Towards a Tower of Babel: The Conference on Language Resources and Evaluation

Located at the Bosphorus strait, the metropolis of Istanbul connects Europe and Asia. The history-charged city, in ancient times known as Constantinople, provided the perfect scenery for LREC 2012, the Conference on Language Resources and Evaluation.

Stefan Gindl, researcher and lecturer at the Department of New Media Technology, gave a speech on the usage of games with a purpose in the research field of Sentiment Analysis. Sentiment Analysis is attracting growing interest and has already become a widely demanded technology thanks to its capability of tracking human opinions in very large document collections such as the WWW.

Manual approaches, currently still superior in accuracy thanks to human knowledge of common-sense facts, founder on the sheer amount of available data. Equipping computers with the explicit knowledge and heuristics retrieved by Sentiment Analysis research renders large-scale text analysis feasible in an acceptable amount of time with satisfying accuracy (see webLyzard Media Monitoring and Web Intelligence).

A hurdle, though, is the initial creation of lexical resources used by the algorithms. Expensive expert-knowledge driven approaches providing high quality outpout compete with inexpensive semi-automatic methods of lower quality. These circumstances call for new methods combining both advantages without their downsides. One promising approach is games with a purpose. Creating a setting for human knowledge acquisition in a game-like style motivates people to share their knowledge without providing financial incentives.
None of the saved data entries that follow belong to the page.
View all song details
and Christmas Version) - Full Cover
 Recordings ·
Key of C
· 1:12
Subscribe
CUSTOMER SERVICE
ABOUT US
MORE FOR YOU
Moreover, the game-like design further increases the acceptance and concentration span of the players by circumventing frustration by boredom (try it out yourself!). Leveraging the wisdom of the crowds, games with a purpose contribute to the creation of valuable resources for this technology.

Above this, Stefan also presented the outcome of a joint effort of the Interest Group on German Sentiment Analysis (IGGSA). The newly founded cooperation of research departments in Germany, Switzerland and Austria aims to create resources and methods for Sentiment Analysis in German. IGGSA presented the first outcome of their work, a gold standard corpus for the evaluation of approaches to Sentiment Analysis in German, in the fruitful environment LREC 2012.